Иногда ей снилась ее последняя работа. Всегда одинаковый сон. Роскошная комната, много народу. На полу шикарные растения ярусами в горшках из испанской майолики. На низких столах орхидеи в вазах. В углу комнаты – золоченая клетка, в ней прыгают и щебечут пестрые, незнакомые, с яркими хвостами и хохолками на головах, никогда не виданные Тиной ранее экзотические птицы.

В комнате среди людей – больных и персонала – они стоят втроем: Азарцев, его бывшая жена Юлия и она, Тина. Дальше всегда одно и то же: о чем ни идет разговор, Азарцев принимает сторону Юлии. И тогда Тина от ревности с яростью вцепляется в Юлино красивое, холеное лицо. В Тининых снах лицо у Юлии всегда одинаковое, такое же, как наяву, – гладкое, будто фарфоровое, холодное, красивое, улыбающееся с издевкой. Тине хочется его разбить. Она нападает. Ее оттаскивают. Шум, крик, летят на пол и разбиваются вазы с цветами, выплескивается на ковры вода, орут в клетках птицы. «Какой скандал в фешенебельной клинике!» – судачат больные. А Юлия смеется, хохочет, выставляя напоказ роскошные искусственные зубы. Тине никогда не удается дотянуться до ее кукольного лица – ее неизменно удерживает Азарцев.

– Ты не права, – говорил он ей. – Ты должна извиниться!

– Но почему я всегда не права? Не буду извиняться! – кричит Тина. – За что?

– Как хочешь. – Азарцев равнодушно пожимает плечами, берет под руку Юлию, и они уходят, поднимаясь по широкой деревянной лестнице на второй этаж, туда, где наяву располагаются операционные. Во сне же Тине кажется, что поднимаются они в спальню.

– А как же я? – кричит им во сне Тина. – Ведь ты любил меня? Ты сам привел меня сюда! Что будет со мной?

– Ты просто дура! – обернувшись на лестнице, кривится в улыбке Юлия. Ее высокие каблуки стучат, вбивая звуки, как гвозди. Размеренно – цок-цок! И вот Юлия с Азарцевым удаляются и исчезают. А все в комнате – и люди, и птицы – все без исключения смотрят на Тину строго и с осуждением. «И-ди-от-ка!» – орет ей в лицо попугай. И Тине хочется исчезнуть, утянуться куда-нибудь в щель, в окно, просочиться сквозь потолок. Иногда во сне это удается. Иногда же люди в комнате набрасываются на нее, валят на пол, топчут ногами. Птицы, вырываясь из клеток, клюют ей голову. Но так или иначе кошмару всегда наступает конец.

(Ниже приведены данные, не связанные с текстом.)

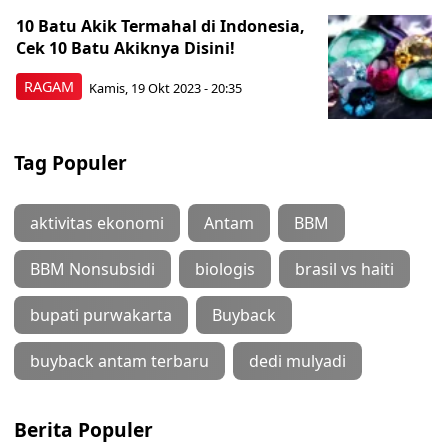
10 Batu Akik Termahal di Indonesia,
Cek 10 Batu Akiknya Disini!
RAGAM
Kamis, 19 Okt 2023 - 20:35
Tag Populer
aktivitas ekonomi
Antam
BBM
BBM Nonsubsidi
biologis
brasil vs haiti
bupati purwakarta
Buyback
buyback antam terbaru
dedi mulyadi
Berita Populer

После таких снов Тина никогда не плакала – она просыпалась усталая, злая, и, когда Азарцев приходил к ней наяву, не могла понять, в самом ли деле он хочет помочь или только демонстрирует благородство: не бросает ее из жалости. Ночевать он не оставался, и она из гордости никогда не спрашивала его теперь, куда же он уезжает от нее – в свой старый дом, где она не раз бывала, или на ту квартиру, где живут Юлия и Оля, их с Азарцевым дочь. Для Тины эти мысли были невыносимы.

– Не хочу, чтобы ты оставался у меня! – Последние полгода она говорила так много раз. – Зачем? Ты ведь все равно рано или поздно уйдешь. Так уходи сейчас, я устала.

Сегодня он повернулся и ушел сам.

Ну что же, она сама этого хотела. Тем лучше. Но все-таки, пройдя в прихожую и накинув цепочку на дверь, Тина горестно вздохнула, ибо в дальнем уголке ее сознания все-таки раздался слабый сигнал о том, что такая позиция опасна, вредна, не жизнелюбива. Но Тина быстро подавила этот сигнал, вернулась на кухню, вытащила из шкафчика под окном заначку – наполовину еще полную, сделанную в виде фляжки бутылочку армянского коньяка. Тина берегла коньяк, он действовал на нее лучше вина. Иногда она пополняла запасы – как правило, это было в те дни, когда удавалось заработать побольше. Коньяк она пила только тогда, когда ничего другого в доме не оставалось, – здесь она еще могла себя контролировать. Сейчас был как раз такой момент. Она вытащила деревянную пробку, сделала полный глоток. Коньяк обжег пищевод и желудок.